Can someone please inform me as to the Percent I need to hold out on all made profits in trading the following.... Forex, Stocks,Futures and Options
Does it matter what you trade , as to the percent of taxes you need to withhold for each individual instrument/market or are all instruments/markets taxed the same, and the percent you need to hold out for taxes , comes down to your individual income ?
Are the Taxes calculated as the following ( as an Example ):
Forex = 15%
Options= 20%
Stocks = 25%
Futures = 30%
OR
is it a Set 15%, 20%, 25% taxed on all your profits from trading, no matter what you trade ?
Thanks for the help, just want to make sure I have withheld enough
Trading: Primarily Energy but also a little Equities, Fixed Income, Metals and Crypto.
Frequency: Many times daily
Duration: Never
Posts: 5,057 since Dec 2013
Thanks Given: 4,409
Thanks Received: 10,225
Equities & Equity Options held for less than 1 year = Short Term Capital Gains = Your Individual Tax Rate (0% to 39.6%)
Equities & Equity Options held longer than 1 year = Long Term Capital Gains = 0% to 20% depending on your Tax Bracket
Most Futures & Futures Option contracts are taxed as Section 1256 Contracts which means that they are taxed 60% at your long term capital gains rates and 40% at you short term capital gains rate no matter what the holding period.
Hence in the highest tax bracket your Section 1256 tax rate is 60% @ 20% + 40% @ 39.6% = 27.84% (prior to the recent tax increases this was only 23%).
Forex I don't know. A quick google search implies that it can be taxed either way depending upon your situation.
On top of this you will also owe 3.8% Net Investment Tax if your AGI is over $200k single/$250k married.
If you own or lease an exchange membership your trading earnings may also be subject to Self Employment Tax's.
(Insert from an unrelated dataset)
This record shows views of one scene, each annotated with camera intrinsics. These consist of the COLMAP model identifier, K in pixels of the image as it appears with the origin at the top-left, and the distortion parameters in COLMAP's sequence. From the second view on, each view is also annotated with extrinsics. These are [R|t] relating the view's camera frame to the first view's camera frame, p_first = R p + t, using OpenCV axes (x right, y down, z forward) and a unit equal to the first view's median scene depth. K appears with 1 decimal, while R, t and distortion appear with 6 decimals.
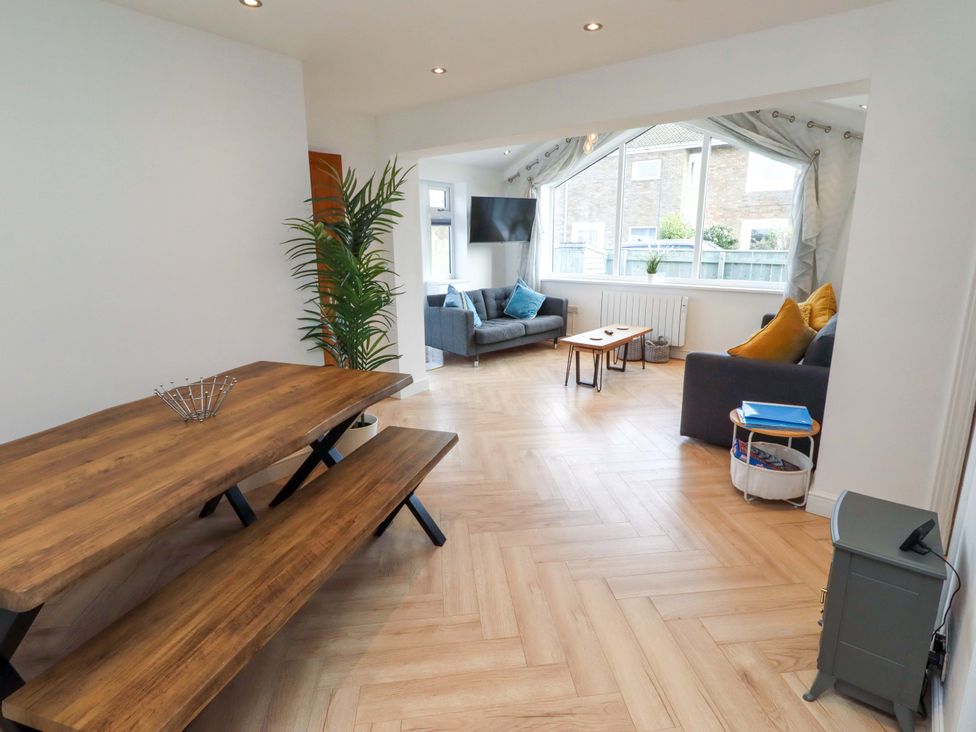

Disclaimer. I'm not an accountant, I'm a trader, hence this is only my understanding and while I believe it to be accurate it may be incorrect.
Your post is an exact depiction of the situation that i currently face, but unfortunately i saw that no one replied to your post. So i was wondering if you've figured it out, and if so could you provide me with any guidance and references to the personnel or company you used.
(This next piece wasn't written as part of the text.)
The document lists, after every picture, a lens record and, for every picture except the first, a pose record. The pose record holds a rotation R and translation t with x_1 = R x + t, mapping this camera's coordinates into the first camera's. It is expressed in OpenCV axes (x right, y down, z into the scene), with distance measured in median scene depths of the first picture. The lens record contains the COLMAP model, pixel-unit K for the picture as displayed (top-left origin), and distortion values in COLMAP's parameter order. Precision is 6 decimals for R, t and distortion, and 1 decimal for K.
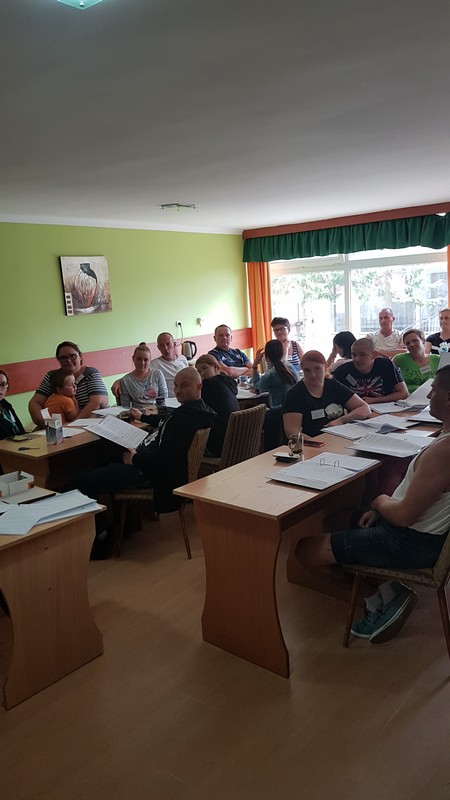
lens RADIAL K [[600.6, 0, 220.5], [0, 600.6, 404.0], [0, 0, 1]] dist [0.099062, -0.011837]
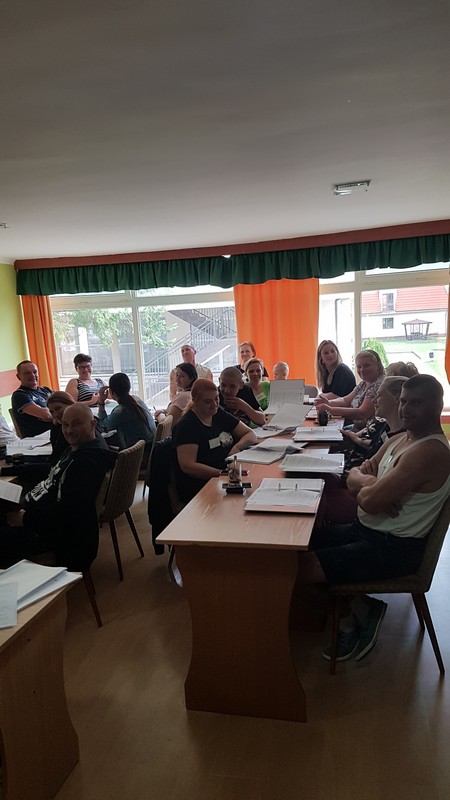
lens RADIAL K [[600.6, 0, 223.8], [0, 600.6, 404.5], [0, 0, 1]] dist [0.099062, -0.011837]
pose [[0.886283, -0.057935, 0.459506, -0.148807], [0.089395, 0.994887, -0.046985, 0.000596], [-0.454435, 0.082719, 0.886931, 0.071755]]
Trading: Primarily Energy but also a little Equities, Fixed Income, Metals and Crypto.
Frequency: Many times daily
Duration: Never
Posts: 5,057 since Dec 2013
Thanks Given: 4,409
Thanks Received: 10,225
I believe that to deduct costs like that you will need to qualify for trader tax status.
As always Green Trader Tax/Green & Company are an amazing resource for information like this.
Founder & CEO Robert Green is a nationally quoted expert who appears in Forbes, Futures Magazine and other major publications.
They are my accountant and they do a great job.
Trader Tax Status: How to Qualify
It's not easy to qualify for trader tax status. Learn our golden rules based on trader tax court cases.
Currently, there’s no statutory law with objective tests for how to qualify for trader tax status (TTS). Subjective case-law applies. Leading tax publishers have interpreted case-law to show a two-part test to qualify for TTS:
Taxpayers’ trading activity must be substantial, regular, frequent and continuous.
The taxpayer must seek to catch the swings in the daily market movements and profit from these short-term changes rather than profiting from long-term holding of investments.
There's more info on their site.
Disclaimer. I'm not an accountant, I'm a trader, hence this is only my understanding and while I believe it to be accurate it may be incorrect.
As far as the Percentage of Gains from trading ( Stocks, Forex, Options ) , combining all profits and from all instruments traded,
If you made say $10,000 for the year 2014 , would holding 20% ( $2,000 ) be enough to cover your Capital gains tax , or is it more in the 25 - 30% percent range ?
I know about the 60/40 rule, I'm just trying to make sure I apply it correctly, and hold out extra for taxes from here on out , as to not have it come back to bite me Tax time of this year.